It’s All Gone Pear Shaped

I hate the taste of pears. Always have, always will. But there’s a great British expression about them:

It’s all gone pear-shaped.”

It means that plans have gone horribly wrong. If you think about the shape of a pear, it’s  like an apple or a banana gone wrong, although that’s not one of the  various theories put forward about the origins of the expression.

All that to say that work on my WIP went a bit pear-shaped towards the end of last week. But after reading a post from the Queen of Pep Talks, I am determined to squeeze my bum back into the chair this week and get some grape writing done.  Sorry, that was a berry berry bad pun. Oops, there’s another one. Orange you glad I’ve run out of them?

Anything going pear-shaped in your fruit basket this week?

photo byebluemonday

26 thoughts on “It’s All Gone Pear Shaped

  1. Continuity has gone pear shaped, tits up and for a burton this week. Don’t you just love these little regional expressions? Toi make matters worse, I’ve gone pear shaped from sitting in the writing chair for too many hours. My bum is chair shaped, not flattering at all. And I’d forgotten how much work six kids is…

  2. Me. I’m gone all pear shaped. I have no WIP unless we are counting my 43 year old gravity battered arse. There’s a theme with me isn’t there? I visit all these wonderful sites about writing and somehow wind up talking about me and the decline of the body part du jour. Okay enough of that, I shall make a vow to focus more on the art of the written word and all that crap…

  3. I’m relieved to say that everything just went pear-shaped for my characters, and now they can do the heavy lifting for a while!

    I was trying to devise a kumquat pun, but they’re more the euphamistic sort, aren’t they?

  4. Dutchess,
    Talk about perfectly timed! My day yesterday went pear-shaped and I had no idea.
    Missed my train, caught the second one which broke down. Two and a half hours later I got to work to a voicemail which I should have left alone. I proceeded to leave a return voicemail clarifying things in a manner that will in no doubt be passed along to management. Seems I have a temper. Then I received an e-mail from my husband to a list of people in MY address book saying not to click the link in a porn spam I sent out and continued to do so until I got home and could change my password.

    Then I played ball and all was right in the world.

    Man, did that day go pear-shaped. I knew there was a reason I dislike pears.

  5. No fear for your WIP. Mine has been pear shaped for 10 months, but I know, somehow, it will be salvaged. In mind, it’s perfection. Ha!

  6. Love this, Downith. I’ll never look at a pear in quite the same way again. And I like the idea of sprinkling my speech with a snappy British expression every now and then (“Oh, Mummy, my day has gone pear shaped!”.. she’ll think I’ve finally cracked).

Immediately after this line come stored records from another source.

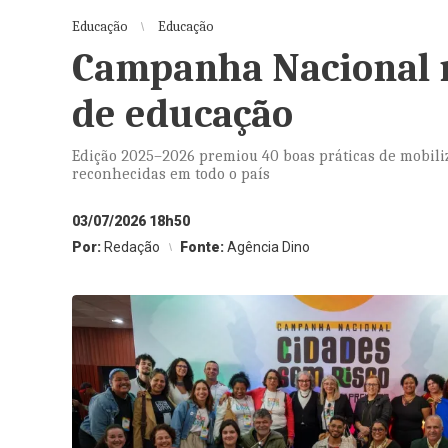
Educação
Educação
Campanha Nacional r
de educação
Edição 2025–2026 premiou 40 boas práticas de mobiliz
reconhecidas em todo o país
03/07/2026 18h50
Por:
Redação
Fonte:
Agência Dino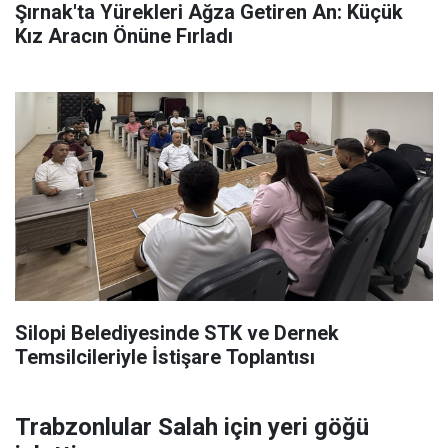
Şırnak'ta Yürekleri Ağza Getiren An: Küçük
Kız Aracın Önüne Fırladı
Silopi Belediyesinde STK ve Dernek
Temsilcileriyle İstişare Toplantısı
Trabzonlular Salah için yeri göğü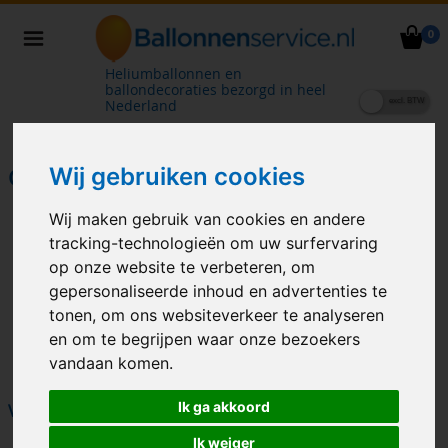
0
Heliumballonnen en
ballondecoraties bezorgd in heel
Nederland
Wij gebruiken cookies
GELEGENHEID
Wij maken gebruik van cookies en andere
tracking-technologieën om uw surfervaring
op onze website te verbeteren, om
gepersonaliseerde inhoud en advertenties te
tonen, om ons websiteverkeer te analyseren
en om te begrijpen waar onze bezoekers
vandaan komen.
Ik ga akkoord
VERJAARDAG
HUWELIJK
Ik weiger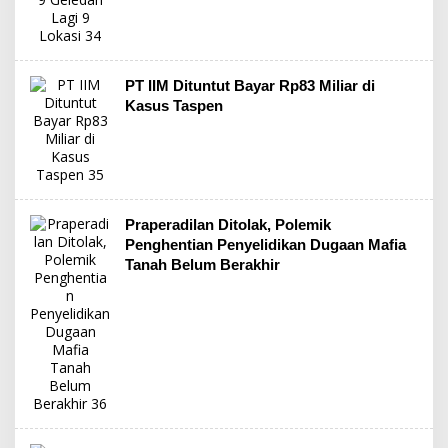
PT IIM Dituntut Bayar Rp83 Miliar di
Kasus Taspen
Praperadilan Ditolak, Polemik
Penghentian Penyelidikan Dugaan Mafia
Tanah Belum Berakhir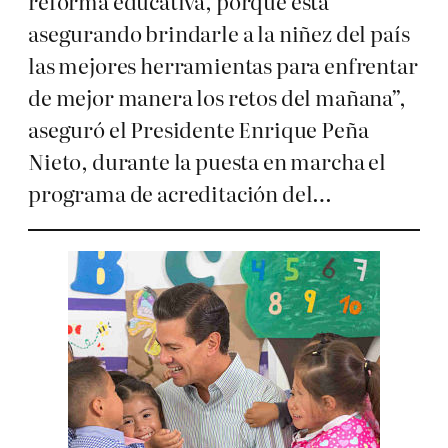
reforma educativa, porque está
asegurando brindarle a la niñez del país
las mejores herramientas para enfrentar
de mejor manera los retos del mañana”,
aseguró el Presidente Enrique Peña
Nieto, durante la puesta en marcha el
programa de acreditación del…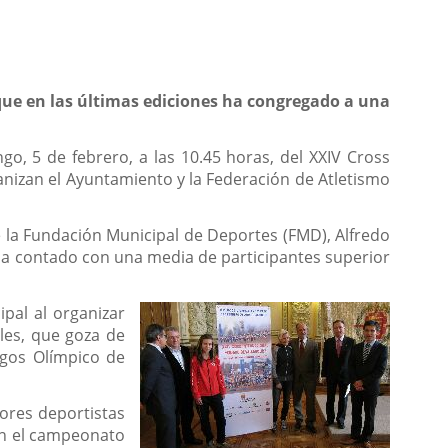
 que en las últimas ediciones ha congregado a una
go, 5 de febrero, a las 10.45 horas, del XXIV Cross
anizan el Ayuntamiento y la Federación de Atletismo
 de la Fundación Municipal de Deportes (FMD), Alfredo
 ha contado con una media de participantes superior
pal al organizar
ales, que goza de
egos Olímpico de
ores deportistas
ién el campeonato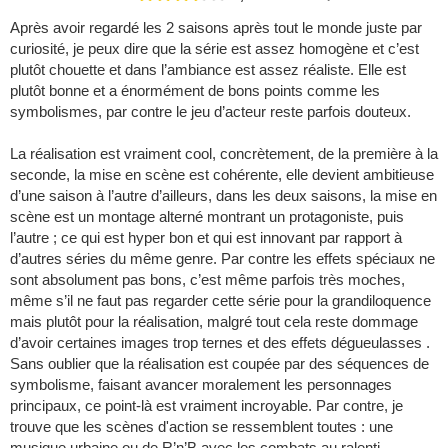
Après avoir regardé les 2 saisons après tout le monde juste par
curiosité, je peux dire que la série est assez homogène et c’est
plutôt chouette et dans l’ambiance est assez réaliste. Elle est
plutôt bonne et a énormément de bons points comme les
symbolismes, par contre le jeu d’acteur reste parfois douteux.
La réalisation est vraiment cool, concrètement, de la première à la
seconde, la mise en scène est cohérente, elle devient ambitieuse
d’une saison à l’autre d’ailleurs, dans les deux saisons, la mise en
scène est un montage alterné montrant un protagoniste, puis
l’autre ; ce qui est hyper bon et qui est innovant par rapport à
d’autres séries du même genre. Par contre les effets spéciaux ne
sont absolument pas bons, c’est même parfois très moches,
même s’il ne faut pas regarder cette série pour la grandiloquence
mais plutôt pour la réalisation, malgré tout cela reste dommage
d’avoir certaines images trop ternes et des effets dégueulasses .
Sans oublier que la réalisation est coupée par des séquences de
symbolisme, faisant avancer moralement les personnages
principaux, ce point-là est vraiment incroyable. Par contre, je
trouve que les scènes d'action se ressemblent toutes : une
musique urbaine ou de R’n’B avec les combats au ralenti.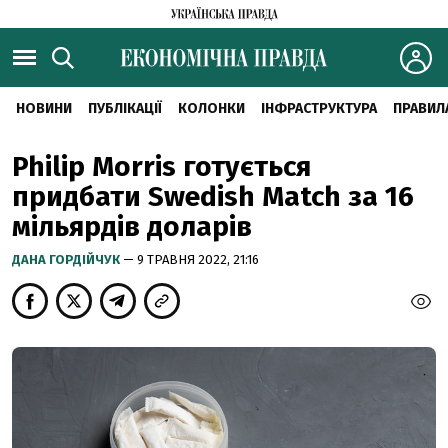
НОВИНИ
ПУБЛІКАЦІЇ
КОЛОНКИ
ІНФРАСТРУКТУРА
ПРАВИЛ
Philip Morris готується
придбати Swedish Match за 16
мільярдів доларів
ДАНА ГОРДІЙЧУК
— 9 ТРАВНЯ 2022, 21:16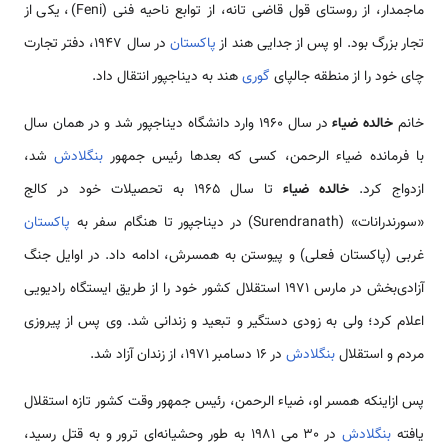
ماجمدار، از روستای قول قاضی تانه، از توابع ناحیه فنی (Feni)، یکی از
تجار بزرگ بود. او پس از جدایی هند از
پاکستان
در سال 1947، دفتر تجارت
چای خود را از منطقه جالپای
گوری
هند به دیناجپور انتقال داد.
خانم
خالده ضیاء
در سال 1960 وارد دانشگاه دیناجپور شد و در همان سال
با فرمانده ضیاء الرحمن، کسی که بعدها رئیس جمهور
بنگلادش
شد،
ازدواج کرد.
خالده ضیاء
تا سال 1965 به تحصیلات خود در کالج
«سورندرانات» (Surendranath) در دیناجپور تا هنگام سفر به
پاکستان
غربی (پاکستان فعلی) و پیوستن به همسرش، ادامه داد. در اوایل جنگ
آزادی‌بخش در مارس 1971 استقلال کشور خود را از طریق ایستگاه رادیویی
اعلام کرد؛ ولی به زودی دستگیر و تبعید و زندانی شد. وی پس از پیروزی
مردم و استقلال
بنگلادش
در 16 دسامبر 1971، از زندان آزاد شد.
پس ازاینکه همسر او، ضیاء الرحمن، رئیس جمهور وقت کشور تازه استقلال
یافته
بنگلادش
در 30 می‌ 1981 به طور وحشیانه‌ای ترور و به قتل رسید،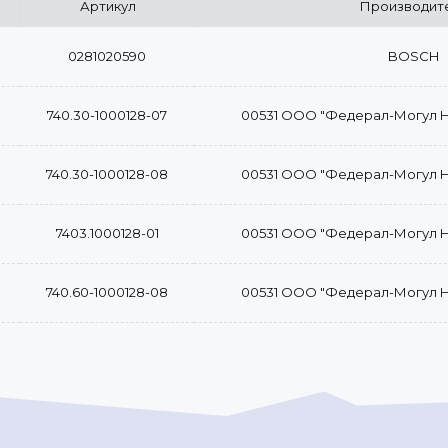
Артикул
Производит
0281020590
BOSCH
740.30-1000128-07
00531 ООО "Федерал-Могул 
740.30-1000128-08
00531 ООО "Федерал-Могул 
7403.1000128-01
00531 ООО "Федерал-Могул 
740.60-1000128-08
00531 ООО "Федерал-Могул 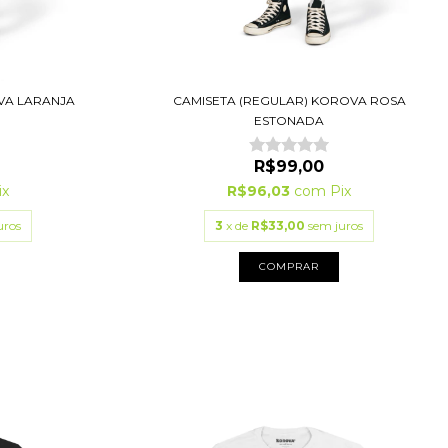
VA LARANJA
CAMISETA (REGULAR) KOROVA ROSA
ESTONADA
R$99,00
ix
R$96,03
com
Pix
uros
3
x de
R$33,00
sem juros
COMPRAR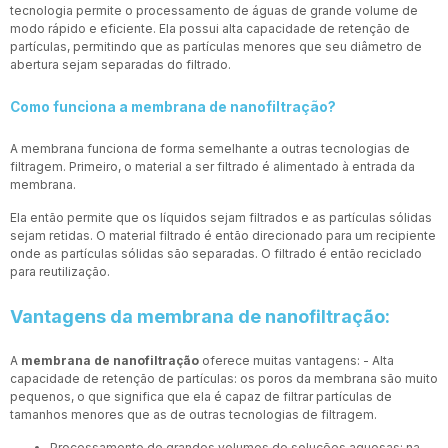
tecnologia permite o processamento de águas de grande volume de
modo rápido e eficiente. Ela possui alta capacidade de retenção de
partículas, permitindo que as partículas menores que seu diâmetro de
abertura sejam separadas do filtrado.
Como funciona a membrana de nanofiltração?
A membrana funciona de forma semelhante a outras tecnologias de
filtragem. Primeiro, o material a ser filtrado é alimentado à entrada da
membrana.
Ela então permite que os líquidos sejam filtrados e as partículas sólidas
sejam retidas. O material filtrado é então direcionado para um recipiente
onde as partículas sólidas são separadas. O filtrado é então reciclado
para reutilização.
Vantagens da membrana de nanofiltração:
A
membrana de nanofiltração
oferece muitas vantagens: - Alta
capacidade de retenção de partículas: os poros da membrana são muito
pequenos, o que significa que ela é capaz de filtrar partículas de
tamanhos menores que as de outras tecnologias de filtragem.
Processamento de grandes volumes de soluções aquosas: na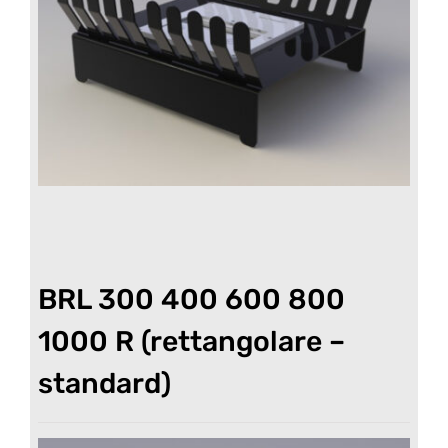
BRL 300 400 600 800
1000 R (rettangolare –
standard)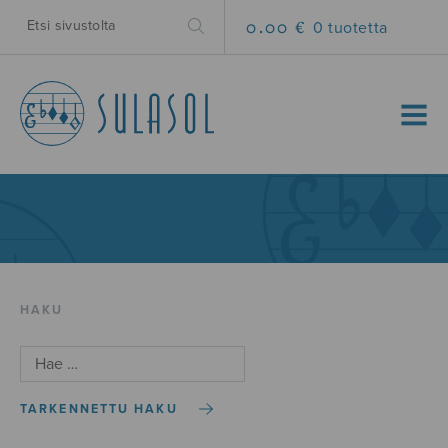
0.00 €
0 tuotetta
MENU
HAKU
TARKENNETTU HAKU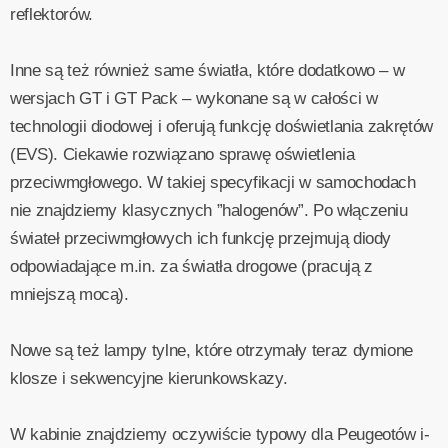
reflektorów.
Inne są też również same światła, które dodatkowo – w
wersjach GT i GT Pack – wykonane są w całości w
technologii diodowej i oferują funkcję doświetlania zakrętów
(EVS). Ciekawie rozwiązano sprawę oświetlenia
przeciwmgłowego. W takiej specyfikacji w samochodach
nie znajdziemy klasycznych ”halogenów”. Po włączeniu
świateł przeciwmgłowych ich funkcję przejmują diody
odpowiadające m.in. za światła drogowe (pracują z
mniejszą mocą).
Nowe są też lampy tylne, które otrzymały teraz dymione
klosze i sekwencyjne kierunkowskazy.
W kabinie znajdziemy oczywiście typowy dla Peugeotów i-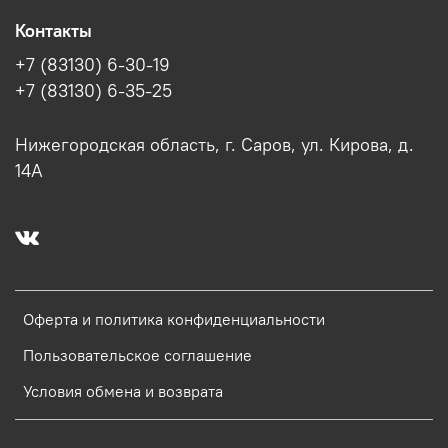
Контакты
+7 (83130) 6-30-19
+7 (83130) 6-35-25
Нижегородская область, г. Саров, ул. Кирова, д.
14А
Оферта и политика конфиденциальности
Пользовательское соглашение
Условия обмена и возврата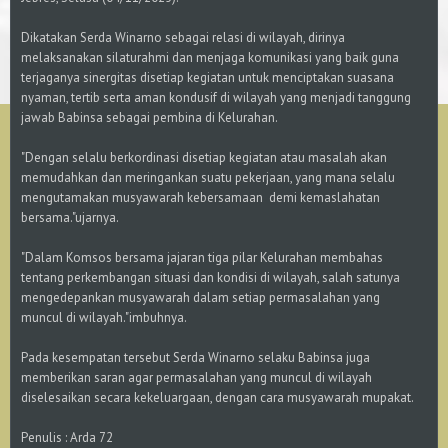
Dikatakan Serda Winarno sebagai relasi di wilayah, dirinya
melaksanakan silaturahmi dan menjaga komunikasi yang baik guna
terjaganya sinergitas disetiap kegiatan untuk menciptakan suasana
nyaman, tertib serta aman kondusif di wilayah yang menjadi tanggung
jawab Babinsa sebagai pembina di Kelurahan.
"Dengan selalu berkordinasi disetiap kegiatan atau masalah akan
memudahkan dan meringankan suatu pekerjaan, yang mana selalu
mengutamakan musyawarah kebersamaan demi kemaslahatan
bersama."ujarnya.
"Dalam Komsos bersama jajaran tiga pilar Kelurahan membahas
tentang perkembangan situasi dan kondisi di wilayah, salah satunya
mengedepankan musyawarah dalam setiap permasalahan yang
muncul di wilayah."imbuhnya.
Pada kesempatan tersebut Serda Winarno selaku Babinsa juga
memberikan saran agar permasalahan yang muncul di wilayah
diselesaikan secara kekeluargaan, dengan cara musyawarah mupakat.
Penulis : Arda 72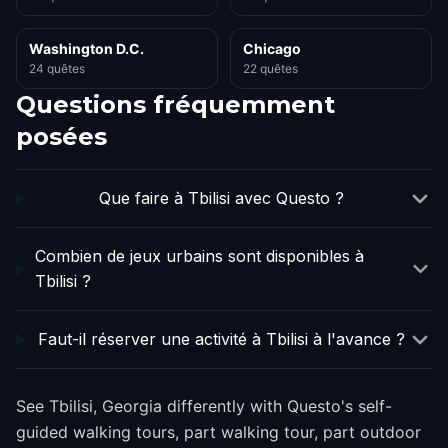
Washington D.C.
Chicago
24 quêtes
22 quêtes
Questions fréquemment
posées
Que faire à Tbilisi avec Questo ?
Combien de jeux urbains sont disponibles à
Tbilisi ?
Faut-il réserver une activité à Tbilisi à l'avance ?
See Tbilisi, Georgia differently with Questo's self-
guided walking tours, part walking tour, part outdoor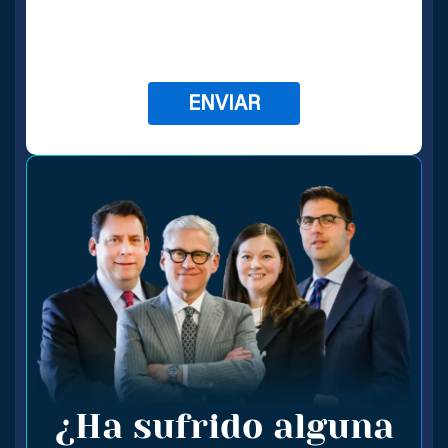
¿Ha sufrido alguna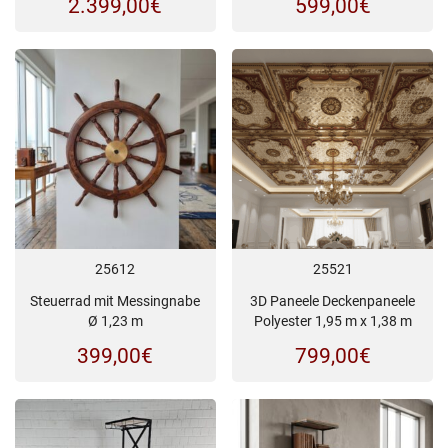
2.399,00
€
599,00
€
25612
25521
Steuerrad mit Messingnabe
3D Paneele Deckenpaneele
Ø 1,23 m
Polyester 1,95 m x 1,38 m
399,00
€
799,00
€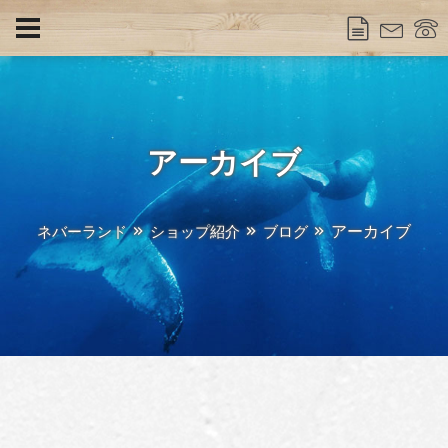
アーカイブ
アーカイブ
ネバーランド
ショップ紹介
ブログ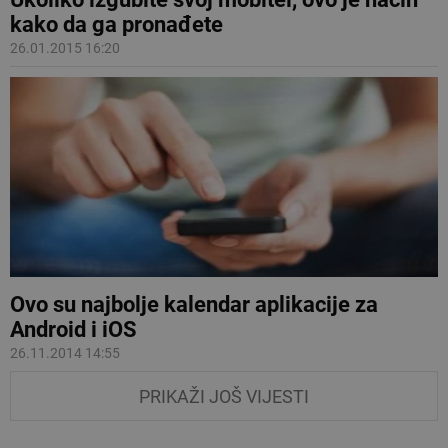
kako da ga pronađete
26.01.2015 16:20
Ovo su najbolje kalendar aplikacije za
Android i iOS
26.11.2014 14:55
PRIKAŽI JOŠ VIJESTI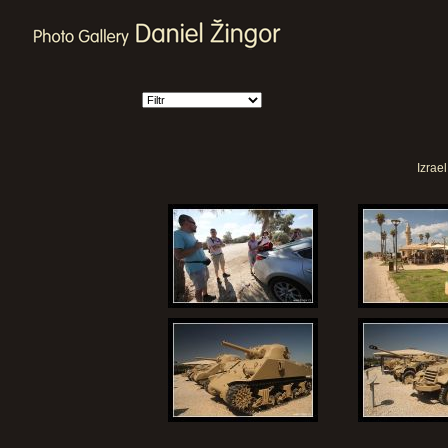
Izrae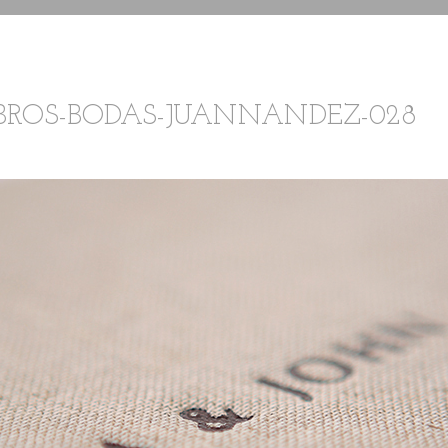
IBROS-BODAS-JUANNANDEZ-028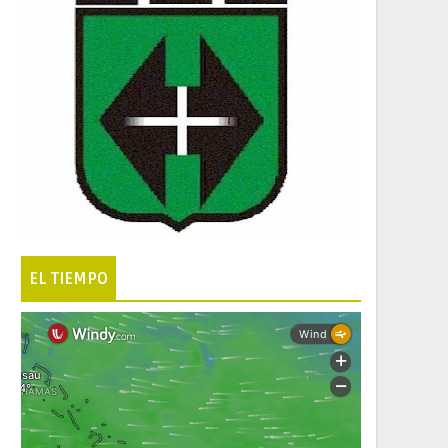
EL TIEMPO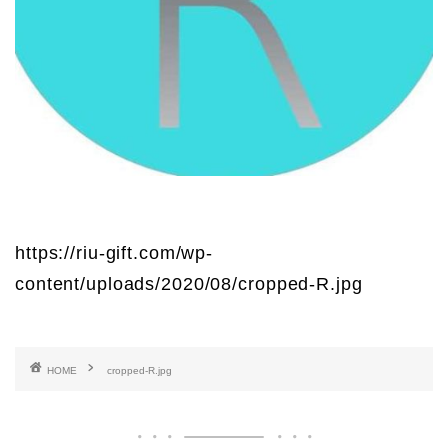
https://riu-gift.com/wp-
content/uploads/2020/08/cropped-R.jpg
HOME
cropped-R.jpg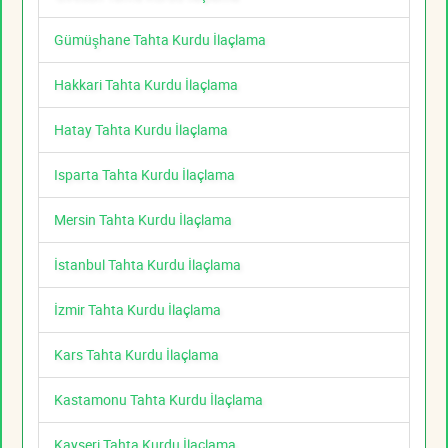
Gümüşhane Tahta Kurdu İlaçlama
Hakkari Tahta Kurdu İlaçlama
Hatay Tahta Kurdu İlaçlama
Isparta Tahta Kurdu İlaçlama
Mersin Tahta Kurdu İlaçlama
İstanbul Tahta Kurdu İlaçlama
İzmir Tahta Kurdu İlaçlama
Kars Tahta Kurdu İlaçlama
Kastamonu Tahta Kurdu İlaçlama
Kayseri Tahta Kurdu İlaçlama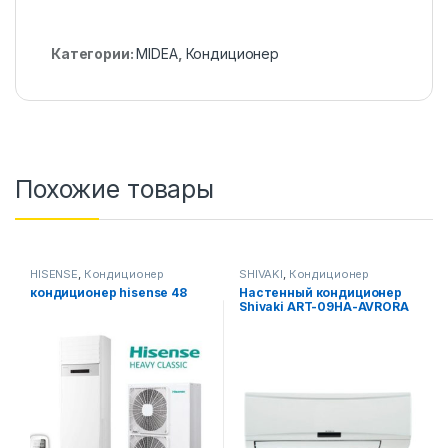
Категории:
MIDEA
,
Кондиционер
Похожие товары
HISENSE
,
Кондиционер
SHIVAKI
,
Кондиционер
кондиционер hisense 48
Настенный кондиционер
Shivaki ART-09HA-AVRORA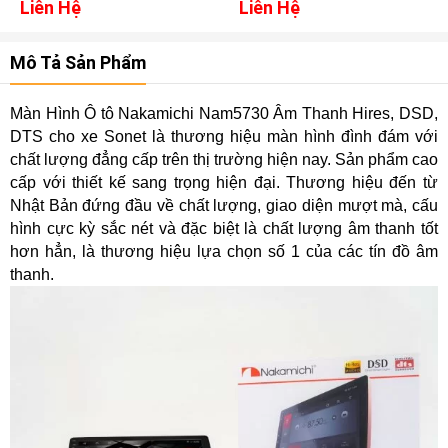
Liên Hệ
Liên Hệ
Mô Tả Sản Phẩm
Màn Hình Ô tô Nakamichi Nam5730 Âm Thanh Hires, DSD,
DTS cho xe Sonet là thương hiệu màn hình đình đám với
chất lượng đẳng cấp trên thị trường hiện nay. Sản phẩm cao
cấp với thiết kế sang trọng hiện đại. Thương hiệu đến từ
Nhật Bản đứng đầu về chất lượng, giao diện mượt mà, cấu
hình cực kỳ sắc nét và đặc biệt là chất lượng âm thanh tốt
hơn hẳn, là thương hiệu lựa chọn số 1 của các tín đồ âm
thanh.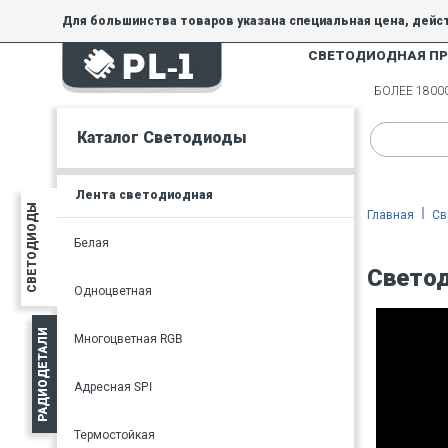
Для большинства товаров указана специальная цена, дейс
СВЕТОДИОДНАЯ П
На товары, купленные по специальной цене, общие скидки 
товара.
БОЛЕЕ 180
Минимальная сумма заказа - 300 руб.
Каталог Светодиоды
Лента светодиодная
СВЕТОДИОДЫ
Главная
Св
Белая
Светод
Одноцветная
РАДИОДЕТАЛИ
Многоцветная RGB
Адресная SPI
Термостойкая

    The truth? I thought this was going to be another post featuring your beautiful bum. My mind has gone to compote…

  7. Count me in on the new-users of the very brilliant phrase. I’ll be test-driving it all day and reporting back. I suspect it will get LOTS of use today as my WIP too is shaping up pear-ly as of late…

  8. I kind of bristle at pear-shaped being considered a big fat negative. Maybe because I *am* pear-shaped? :)

    I love pears, I love that little knitted pear in the photo, and I love all your berry bad puns!

  9. “it’s all gone to pear” is my new rendition of what you’ve so graciously given me here. thank you!!

    (i’m most certain your WIP will quickly move from pear shaped into being a peach of a read! i know, “corn”-ey, but whatever. alright, i’ll stop now.)